Whenever I read something that kind of doesn’t sit well with me, the impulse is to write it off. But more and more I’ve realized I have a need to try and find out why before making a judgement call on people’s beliefs. Why are people acting the way they are? What is it about their circumstance? What is it about their financial background? What is it about their personal and professional standing that is making them think, act, say things that I might not agree with?
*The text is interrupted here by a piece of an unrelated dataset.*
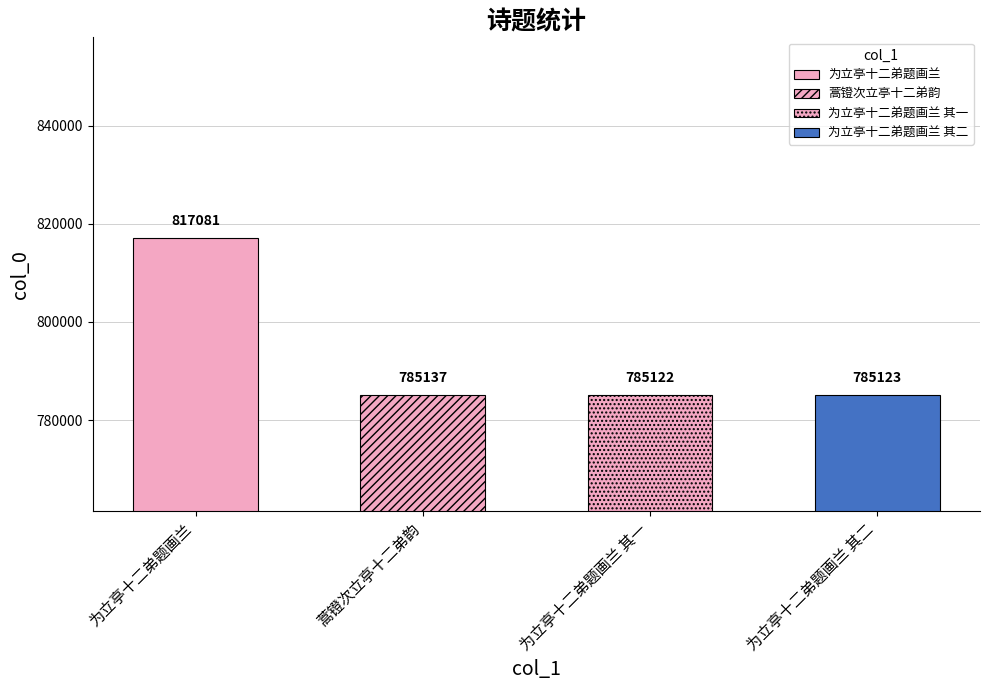

Are the bars grouped side by side (vs. stacked)?

No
I think answering that why-question is so important because it contextualizes and allows us to understand, even if we don’t agree, that there are far more substantial and profound reasons behind people’s ideologies than just having a bad take on something.

I know that, obviously, Coastal Elites will attract a certain type of person who is just generally curious. But I do hope that the other side sits down and watches this, because I do think that it answers a lot of the whys from people who might look at the coasts and reduce those people to the term “coastal elites.” Instead, they get an opportunity to see where these perspectives are coming from and why. I hope that it does reach a wide array of people so that the conversation can be had at the very least.

Coastal Elites premieres this Saturday, September 12 on HBO.

John Russell is a New York-based entertainment and lifestyle journalist. He has been called “the Courtney Love throwing Chanel compacts at Madonna and Kurt Loder” of his generation.